| Exercise directions |
Your task is to transcribe the entries exactly.

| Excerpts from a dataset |
********************
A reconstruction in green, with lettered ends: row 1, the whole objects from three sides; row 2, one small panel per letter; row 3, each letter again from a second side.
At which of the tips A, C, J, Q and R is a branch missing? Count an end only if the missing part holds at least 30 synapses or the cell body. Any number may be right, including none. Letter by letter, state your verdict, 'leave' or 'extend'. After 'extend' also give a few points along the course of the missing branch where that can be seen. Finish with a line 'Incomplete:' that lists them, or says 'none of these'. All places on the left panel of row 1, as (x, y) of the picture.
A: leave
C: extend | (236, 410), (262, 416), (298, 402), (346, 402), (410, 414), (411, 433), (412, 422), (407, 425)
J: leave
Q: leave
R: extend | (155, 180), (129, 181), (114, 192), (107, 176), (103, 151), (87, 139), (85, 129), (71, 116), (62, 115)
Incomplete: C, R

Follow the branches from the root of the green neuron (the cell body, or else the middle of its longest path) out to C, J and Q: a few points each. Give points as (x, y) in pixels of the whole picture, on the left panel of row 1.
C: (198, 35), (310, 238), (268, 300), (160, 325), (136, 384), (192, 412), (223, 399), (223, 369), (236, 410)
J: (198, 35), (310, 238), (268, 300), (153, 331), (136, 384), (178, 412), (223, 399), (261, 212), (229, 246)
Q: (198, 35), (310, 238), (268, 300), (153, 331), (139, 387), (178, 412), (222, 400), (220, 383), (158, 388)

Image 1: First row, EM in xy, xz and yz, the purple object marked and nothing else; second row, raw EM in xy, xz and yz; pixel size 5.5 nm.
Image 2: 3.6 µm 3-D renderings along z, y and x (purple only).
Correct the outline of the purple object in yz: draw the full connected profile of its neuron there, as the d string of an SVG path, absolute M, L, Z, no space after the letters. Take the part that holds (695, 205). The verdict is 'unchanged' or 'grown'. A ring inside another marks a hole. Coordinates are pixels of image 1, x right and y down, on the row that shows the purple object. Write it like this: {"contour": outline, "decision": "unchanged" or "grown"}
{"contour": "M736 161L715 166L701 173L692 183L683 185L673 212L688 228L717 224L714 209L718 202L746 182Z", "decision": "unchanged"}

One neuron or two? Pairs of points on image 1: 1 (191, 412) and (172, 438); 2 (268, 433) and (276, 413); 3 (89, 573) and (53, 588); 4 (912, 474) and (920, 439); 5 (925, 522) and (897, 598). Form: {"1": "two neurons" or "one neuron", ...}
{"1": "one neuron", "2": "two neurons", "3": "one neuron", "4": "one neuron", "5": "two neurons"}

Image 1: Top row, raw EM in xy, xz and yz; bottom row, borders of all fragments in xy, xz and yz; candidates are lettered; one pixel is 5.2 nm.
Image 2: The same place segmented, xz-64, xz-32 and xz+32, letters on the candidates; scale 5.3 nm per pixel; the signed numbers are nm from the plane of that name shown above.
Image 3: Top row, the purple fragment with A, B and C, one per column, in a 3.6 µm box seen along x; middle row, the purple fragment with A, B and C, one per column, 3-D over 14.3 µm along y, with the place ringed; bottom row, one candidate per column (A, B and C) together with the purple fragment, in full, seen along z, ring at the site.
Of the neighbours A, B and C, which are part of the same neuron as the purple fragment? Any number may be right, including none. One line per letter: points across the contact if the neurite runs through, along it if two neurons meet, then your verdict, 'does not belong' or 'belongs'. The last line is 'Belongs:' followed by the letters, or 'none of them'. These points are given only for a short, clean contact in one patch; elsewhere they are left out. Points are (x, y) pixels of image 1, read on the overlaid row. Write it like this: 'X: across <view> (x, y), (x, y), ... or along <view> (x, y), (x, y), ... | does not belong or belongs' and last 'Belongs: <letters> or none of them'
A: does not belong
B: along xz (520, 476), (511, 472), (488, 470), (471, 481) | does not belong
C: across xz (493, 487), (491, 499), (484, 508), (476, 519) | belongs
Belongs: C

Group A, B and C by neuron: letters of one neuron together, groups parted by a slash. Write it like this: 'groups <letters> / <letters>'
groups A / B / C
********************
| Answer space |
A reconstruction in green, with lettered ends: row 1, the whole objects from three sides; row 2, one small panel per letter; row 3, each letter again from a second side.
At which of the tips A, C, J, Q and R is a branch missing? Count an end only if the missing part holds at least 30 synapses or the cell body. Any number may be right, including none. Letter by letter, state your verdict, 'leave' or 'extend'. After 'extend' also give a few points along the course of the missing branch where that can be seen. Finish with a line 'Incomplete:' that lists them, or says 'none of these'. All places on the left panel of row 1, as (x, y) of the picture.
A: leave
C: extend | (236, 410), (262, 416), (298, 402), (346, 402), (410, 414), (411, 433), (412, 422), (407, 425)
J: leave
Q: leave
R: extend | (155, 180), (129, 181), (114, 192), (107, 176), (103, 151), (87, 139), (85, 129), (71, 116), (62, 115)
Incomplete: C, R

Follow the branches from the root of the green neuron (the cell body, or else the middle of its longest path) out to C, J and Q: a few points each. Give points as (x, y) in pixels of the whole picture, on the left panel of row 1.
C: (198, 35), (310, 238), (268, 300), (160, 325), (136, 384), (192, 412), (223, 399), (223, 369), (236, 410)
J: (198, 35), (310, 238), (268, 300), (153, 331), (136, 384), (178, 412), (223, 399), (261, 212), (229, 246)
Q: (198, 35), (310, 238), (268, 300), (153, 331), (139, 387), (178, 412), (222, 400), (220, 383), (158, 388)

Image 1: First row, EM in xy, xz and yz, the purple object marked and nothing else; second row, raw EM in xy, xz and yz; pixel size 5.5 nm.
Image 2: 3.6 µm 3-D renderings along z, y and x (purple only).
Correct the outline of the purple object in yz: draw the full connected profile of its neuron there, as the d string of an SVG path, absolute M, L, Z, no space after the letters. Take the part that holds (695, 205). The verdict is 'unchanged' or 'grown'. A ring inside another marks a hole. Coordinates are pixels of image 1, x right and y down, on the row that shows the purple object. Write it like this: {"contour": outline, "decision": "unchanged" or "grown"}
{"contour": "M736 161L715 166L701 173L692 183L683 185L673 212L688 228L717 224L714 209L718 202L746 182Z", "decision": "unchanged"}

One neuron or two? Pairs of points on image 1: 1 (191, 412) and (172, 438); 2 (268, 433) and (276, 413); 3 (89, 573) and (53, 588); 4 (912, 474) and (920, 439); 5 (925, 522) and (897, 598). Form: {"1": "two neurons" or "one neuron", ...}
{"1": "one neuron", "2": "two neurons", "3": "one neuron", "4": "one neuron", "5": "two neurons"}

Image 1: Top row, raw EM in xy, xz and yz; bottom row, borders of all fragments in xy, xz and yz; candidates are lettered; one pixel is 5.2 nm.
Image 2: The same place segmented, xz-64, xz-32 and xz+32, letters on the candidates; scale 5.3 nm per pixel; the signed numbers are nm from the plane of that name shown above.
Image 3: Top row, the purple fragment with A, B and C, one per column, in a 3.6 µm box seen along x; middle row, the purple fragment with A, B and C, one per column, 3-D over 14.3 µm along y, with the place ringed; bottom row, one candidate per column (A, B and C) together with the purple fragment, in full, seen along z, ring at the site.
Of the neighbours A, B and C, which are part of the same neuron as the purple fragment? Any number may be right, including none. One line per letter: points across the contact if the neurite runs through, along it if two neurons meet, then your verdict, 'does not belong' or 'belongs'. The last line is 'Belongs:' followed by the letters, or 'none of them'. These points are given only for a short, clean contact in one patch; elsewhere they are left out. Points are (x, y) pixels of image 1, read on the overlaid row. Write it like this: 'X: across <view> (x, y), (x, y), ... or along <view> (x, y), (x, y), ... | does not belong or belongs' and last 'Belongs: <letters> or none of them'
A: does not belong
B: along xz (520, 476), (511, 472), (488, 470), (471, 481) | does not belong
C: across xz (493, 487), (491, 499), (484, 508), (476, 519) | belongs
Belongs: C

Group A, B and C by neuron: letters of one neuron together, groups parted by a slash. Write it like this: 'groups <letters> / <letters>'
groups A / B / C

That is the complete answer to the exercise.